Dataset entries:
Segment Open
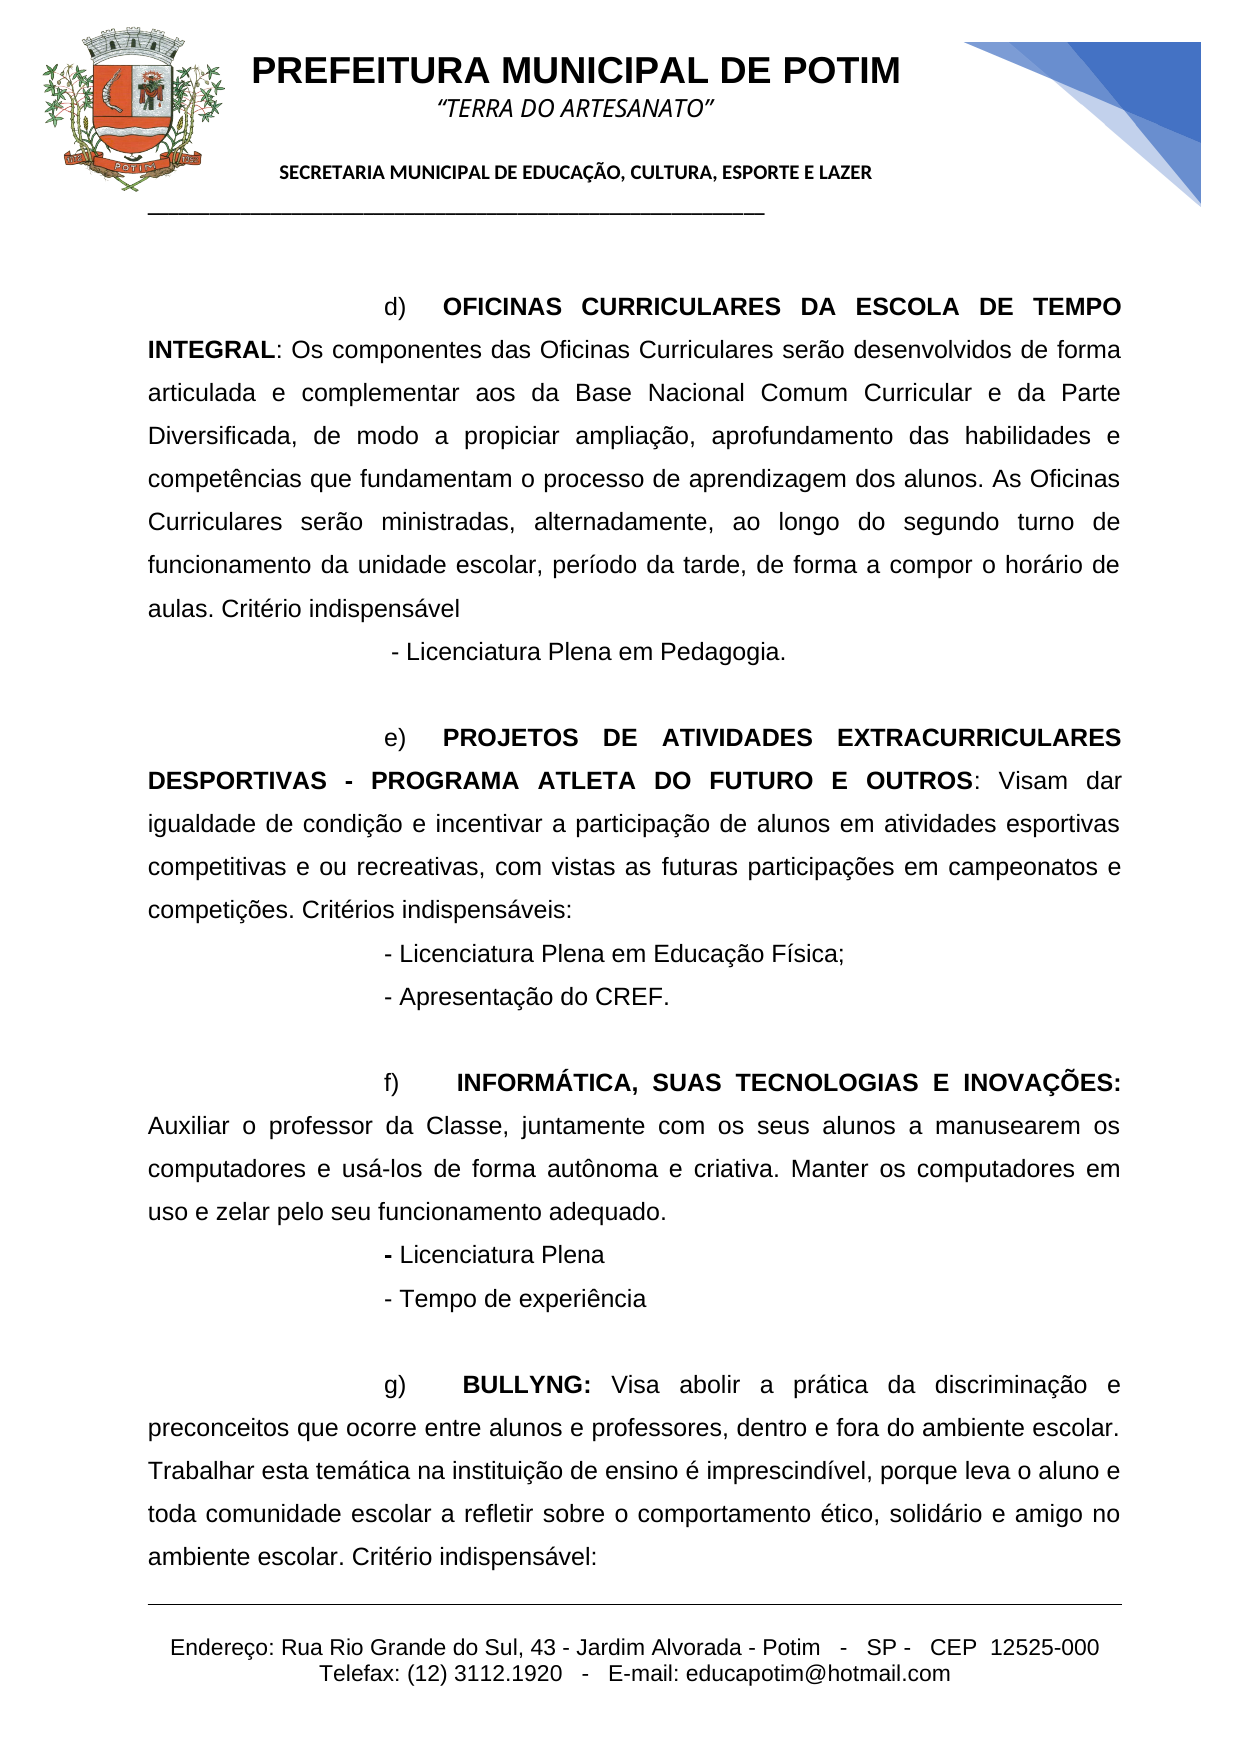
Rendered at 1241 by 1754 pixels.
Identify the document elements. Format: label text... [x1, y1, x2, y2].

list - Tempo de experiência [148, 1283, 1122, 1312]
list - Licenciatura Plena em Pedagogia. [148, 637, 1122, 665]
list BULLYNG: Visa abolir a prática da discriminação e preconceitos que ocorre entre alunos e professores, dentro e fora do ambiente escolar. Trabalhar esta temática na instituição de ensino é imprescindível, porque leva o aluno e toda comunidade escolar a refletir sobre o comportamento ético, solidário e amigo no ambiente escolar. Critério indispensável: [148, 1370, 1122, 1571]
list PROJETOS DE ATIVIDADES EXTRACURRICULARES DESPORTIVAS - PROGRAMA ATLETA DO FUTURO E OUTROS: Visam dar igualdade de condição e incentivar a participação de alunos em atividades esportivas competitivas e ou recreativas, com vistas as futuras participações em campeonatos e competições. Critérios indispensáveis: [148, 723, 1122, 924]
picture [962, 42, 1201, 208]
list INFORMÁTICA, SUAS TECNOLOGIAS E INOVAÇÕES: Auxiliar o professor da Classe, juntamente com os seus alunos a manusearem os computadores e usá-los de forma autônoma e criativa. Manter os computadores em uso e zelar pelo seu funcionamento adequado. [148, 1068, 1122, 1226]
Segment Closed
* Exercise objective
Output an exact copy of the lines from the one holding "Identify the document" to the last line of the data, inclusive, and nothing beyond that range.

* Task result
Identify the document elements. Format: label text... [x1, y1, x2, y2].

list - Tempo de experiência [148, 1283, 1122, 1312]
list - Licenciatura Plena em Pedagogia. [148, 637, 1122, 665]
list BULLYNG: Visa abolir a prática da discriminação e preconceitos que ocorre entre alunos e professores, dentro e fora do ambiente escolar. Trabalhar esta temática na instituição de ensino é imprescindível, porque leva o aluno e toda comunidade escolar a refletir sobre o comportamento ético, solidário e amigo no ambiente escolar. Critério indispensável: [148, 1370, 1122, 1571]
list PROJETOS DE ATIVIDADES EXTRACURRICULARES DESPORTIVAS - PROGRAMA ATLETA DO FUTURO E OUTROS: Visam dar igualdade de condição e incentivar a participação de alunos em atividades esportivas competitivas e ou recreativas, com vistas as futuras participações em campeonatos e competições. Critérios indispensáveis: [148, 723, 1122, 924]
picture [962, 42, 1201, 208]
list INFORMÁTICA, SUAS TECNOLOGIAS E INOVAÇÕES: Auxiliar o professor da Classe, juntamente com os seus alunos a manusearem os computadores e usá-los de forma autônoma e criativa. Manter os computadores em uso e zelar pelo seu funcionamento adequado. [148, 1068, 1122, 1226]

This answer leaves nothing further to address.